6.1 The court is required to draw up a timetable for proceedings with a view to disposing of the application without delay and with the aim of doing so within 26 weeks. If proceedings can be resolved earlier, then they should be. A standard timetable and process is expected to be followed in respect of the giving of standard directions on issue and allocation and other matters which should be carried out by the court on issue, including setting and giving directions for the Case Management Hearing.

The guidance then goes on to deal with the circumstances in which a case might take longer than 26 weeks:

6.2  Having regard to the circumstances of the particular case, the court may consider that it is necessary to extend the time by which the proceedings are intended to be resolved beyond 26 weeks to enable the court to resolve the proceedings justly. When making this decision, the court is to take account of the guidance that extensions are not to be granted routinely and are to be seen as requiring specific justification. The decision and reason(s) for extending a case should be recorded in writing (in the Case Management Order) and orally stated in court, so that all parties are aware of the reasons for delay in the case. The Case Management Orders must contain a record of this information, as well as the impact of the court's decision on the welfare of the child.

The intention would be that an extension would be for 8 weeks, but the revised PLO makes it plain that where further extensions are required to resolve the case justly, the court may do so, but that it will need to be clearly recorded on the face of the order why such a decision was made.

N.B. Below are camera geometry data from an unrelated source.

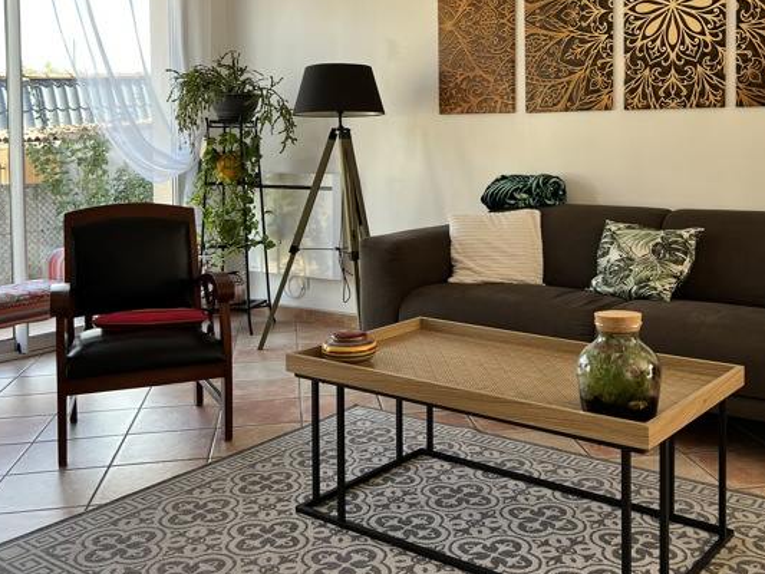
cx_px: 465
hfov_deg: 47.5
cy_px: 165
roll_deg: +0.1
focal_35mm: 39
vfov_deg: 36.2
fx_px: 862
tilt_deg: -2.4
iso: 40
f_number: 1.5
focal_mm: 5.7
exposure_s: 1/121
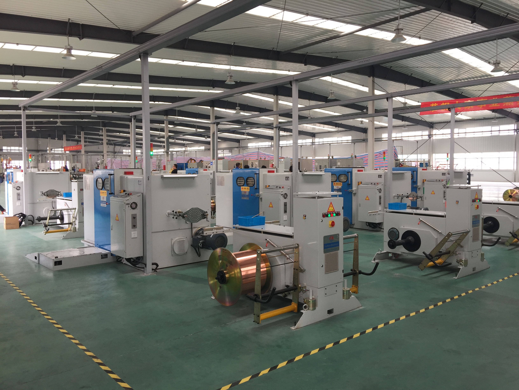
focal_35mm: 29
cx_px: 260
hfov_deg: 61.7
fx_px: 435
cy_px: 195
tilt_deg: -2.7
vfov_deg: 48.2
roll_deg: +0.0
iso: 40
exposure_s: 1/60
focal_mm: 4.15
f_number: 2.2
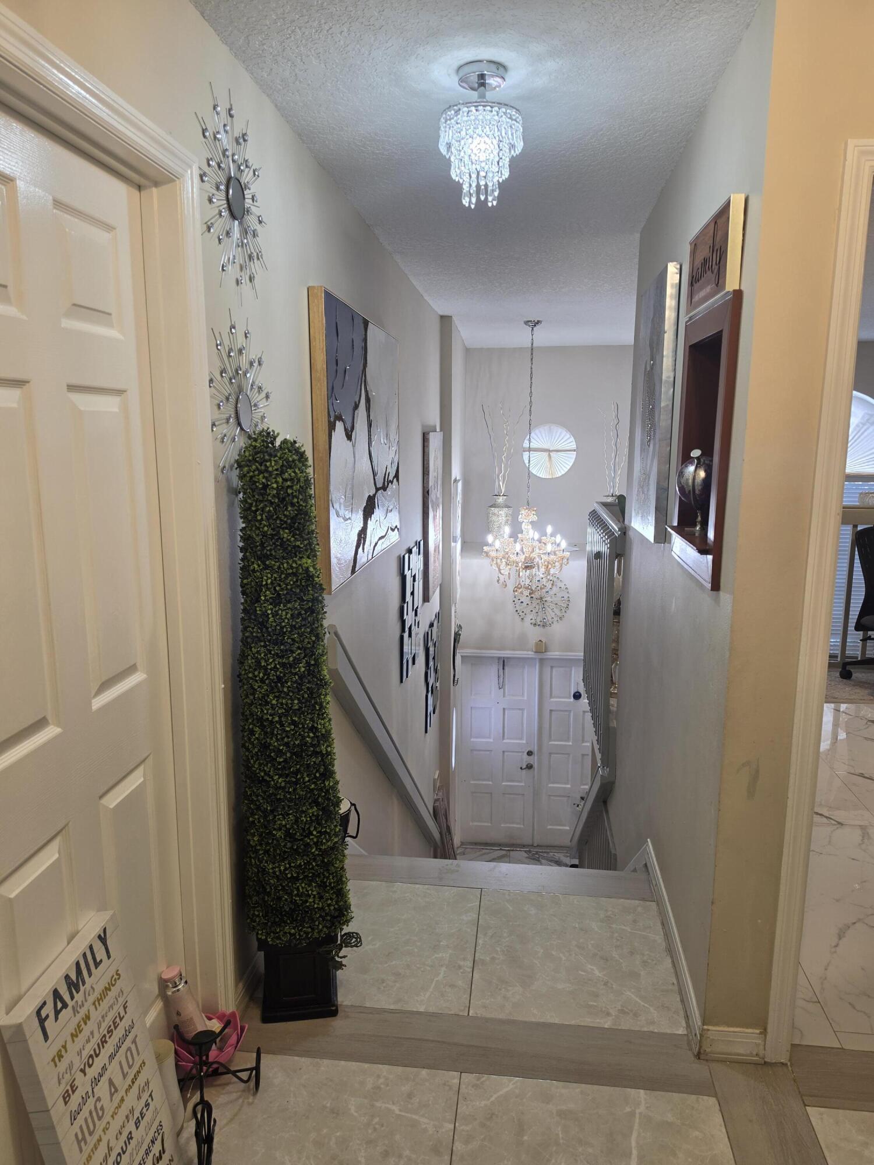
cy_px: 582
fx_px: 774
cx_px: 437
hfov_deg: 58.9
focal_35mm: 23
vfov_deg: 73.9
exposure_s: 1/120
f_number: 1.4
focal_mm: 6.5
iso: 50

6.4 If the court agrees an extension is necessary, the intention is that an initial extension to the time limit may be granted for up to eight weeks (or less if directed) in order to resolve the case justly, meaning that the maximum time limit for proceedings will be 34 weeks. If more time is necessary, in order to resolve the proceedings justly, a further extension of up to eight weeks may be agreed by the court. There is no limit on the number of extensions that may be granted in a particular case.

6.5 If the court considers that the timetable for the proceedings will require an extension beyond the next eight week period in order to resolve the proceedings justly, the Case Management Order should —

(1) state the reason(s) why it is necessary to have a further extension;
(2) fix the date of the next effective hearing (which might be in a period
shorter than a further eight weeks); and
(3) indicate whether it is appropriate for the next application for an extension of the timetable to be considered on paper.

What is interesting with these aspects is that, much like the Children and Families Bill, there is no attempt to give guidance or factors that might justify a case going beyond 26 weeks. To an extent, this is sensible, since drafting such a set of factors would either omit something unpredictable OR be so widely drawn that almost any case could be incorporated into it (a common refrain in the Family Justice Review is that every lawyer considers their individual case to be 'exceptional' – the illusory superiority effect, where everyone considers themselves to be above average intelligence and an above average driver…

Having said that, this places the individual court, grappling with an application not to conclude the proceedings, but to grant an 8 week extension, somewhat on its own when deciding whether to grant or refuse that extension. It may well be that the theme is developed further in Court of Appeal judgments.